» Task goal: Give back the whole listing exactly as written, pictures excluded.

» The data:
★ ★ ★ ★
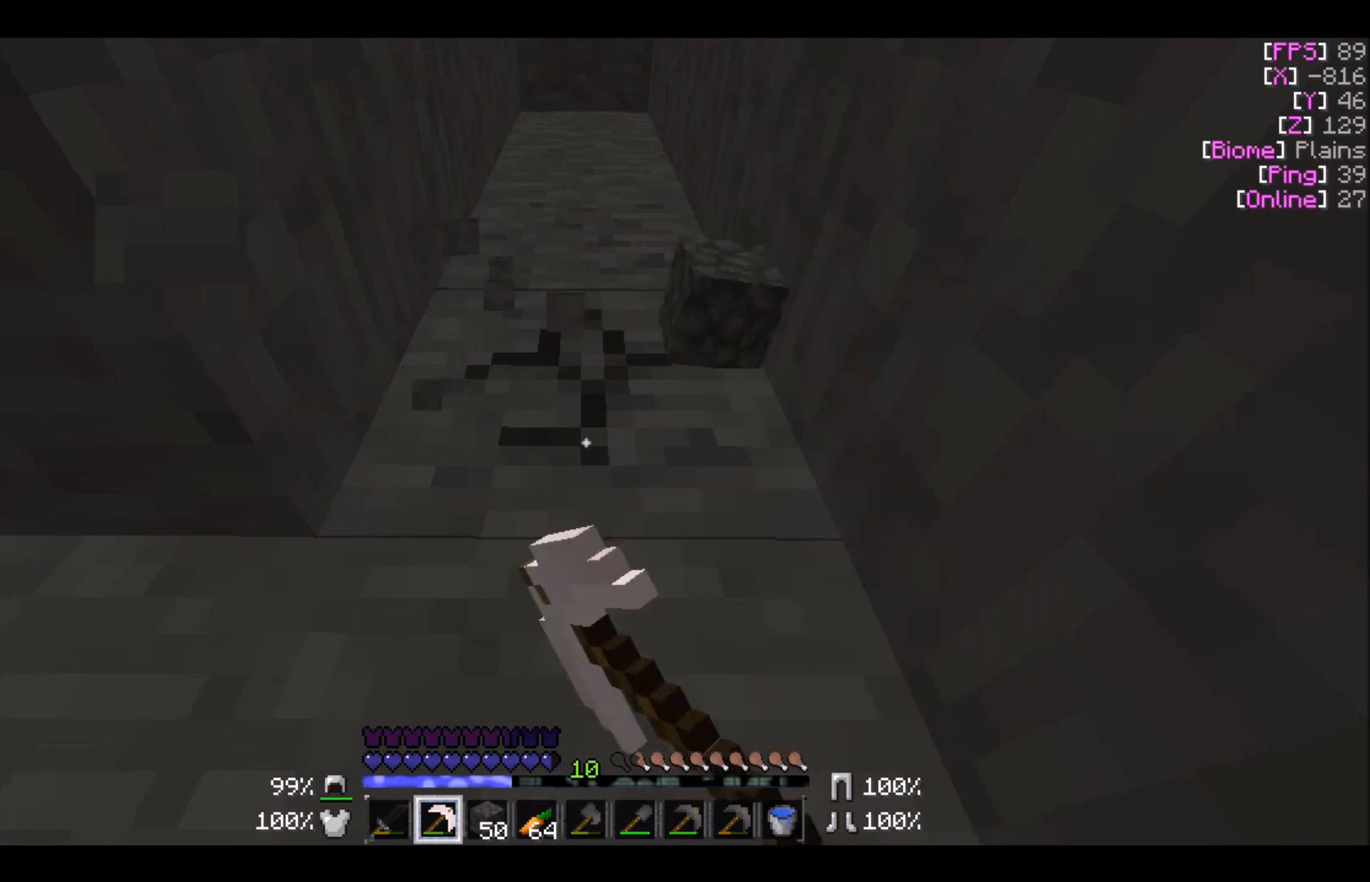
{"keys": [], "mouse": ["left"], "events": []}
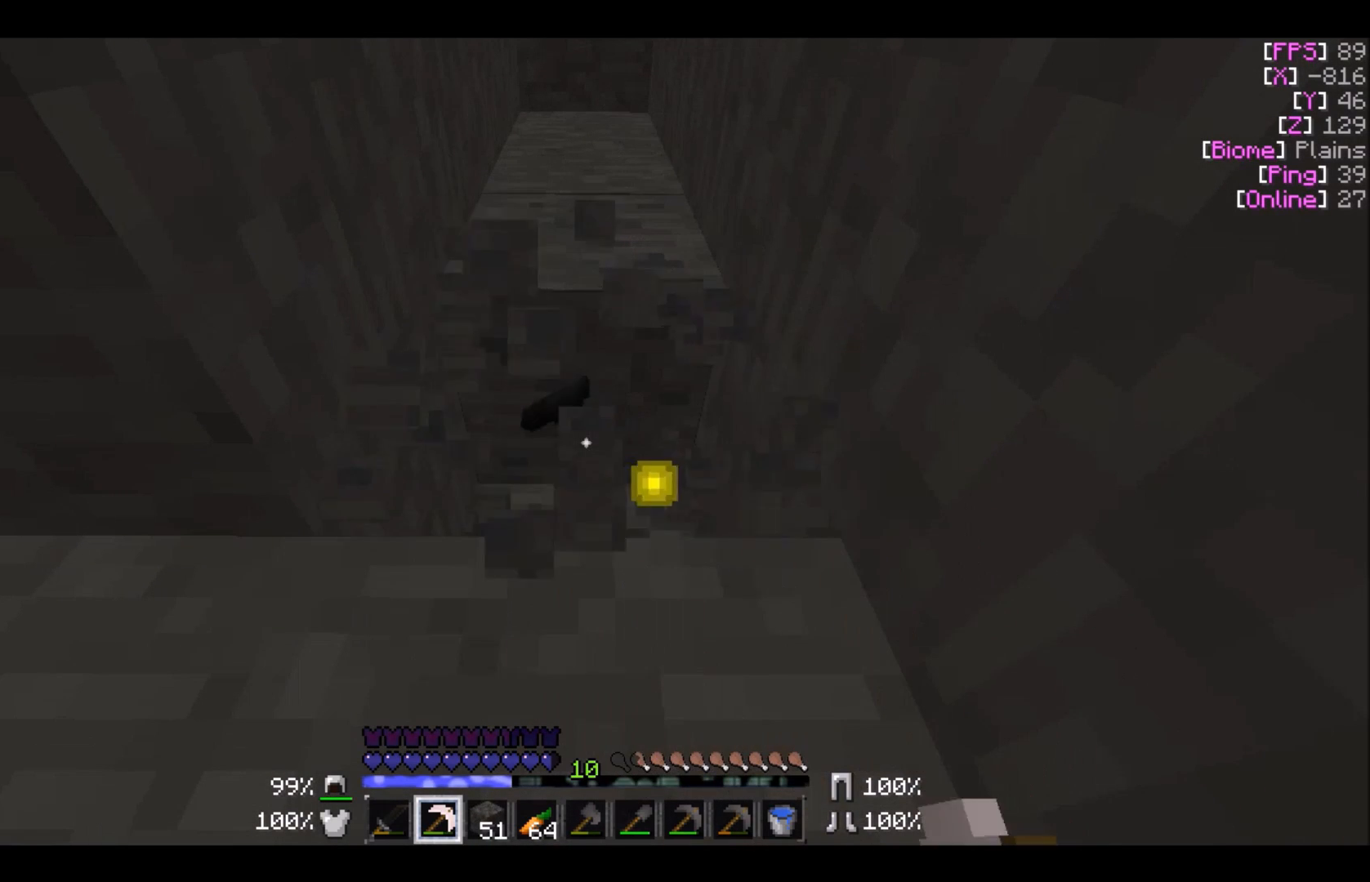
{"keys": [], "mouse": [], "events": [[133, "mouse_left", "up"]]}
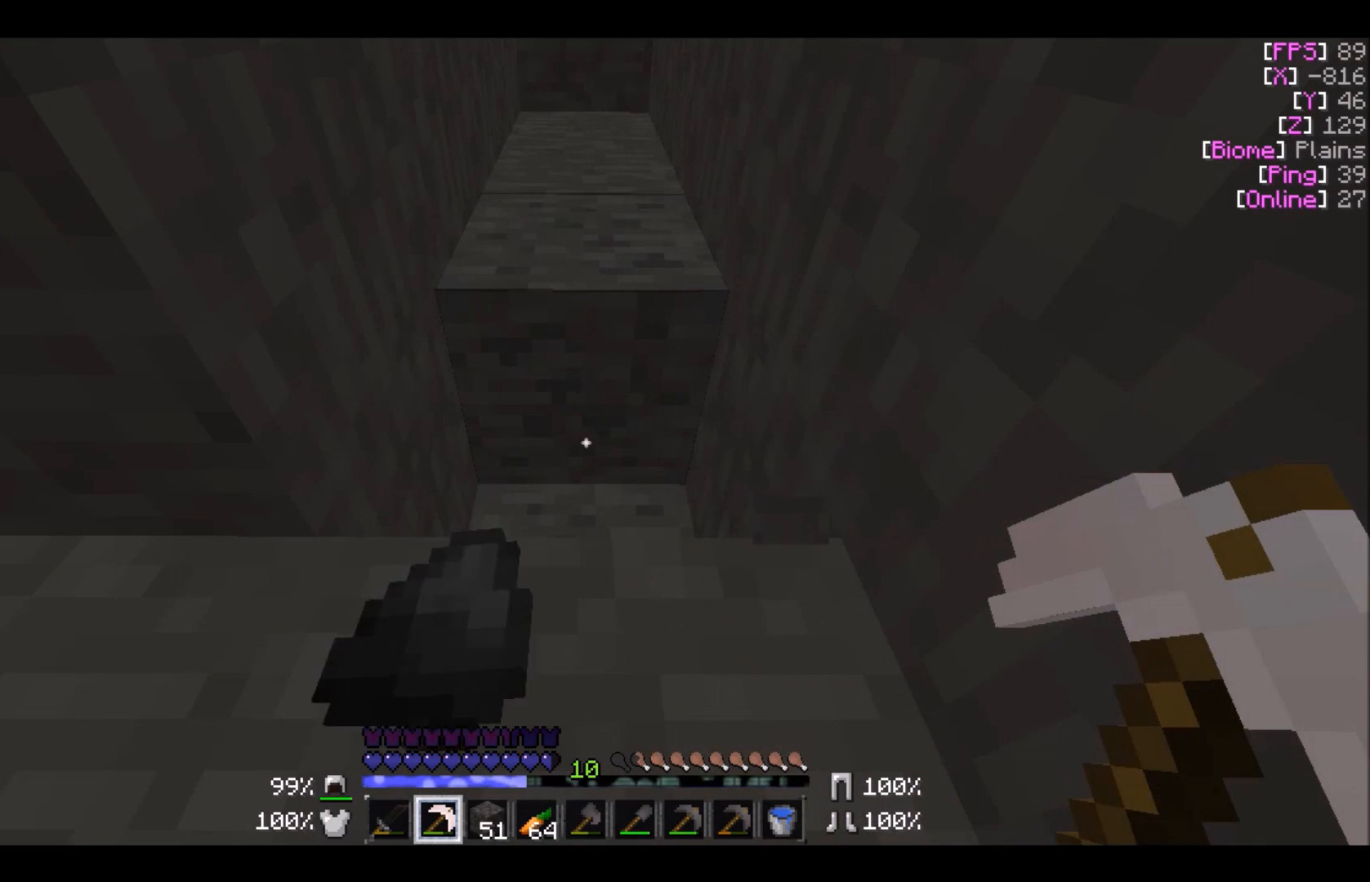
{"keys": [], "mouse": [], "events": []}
★ ★ ★ ★
» Task answer:
{"keys": [], "mouse": ["left"], "events": []}
{"keys": [], "mouse": [], "events": [[133, "mouse_left", "up"]]}
{"keys": [], "mouse": [], "events": []}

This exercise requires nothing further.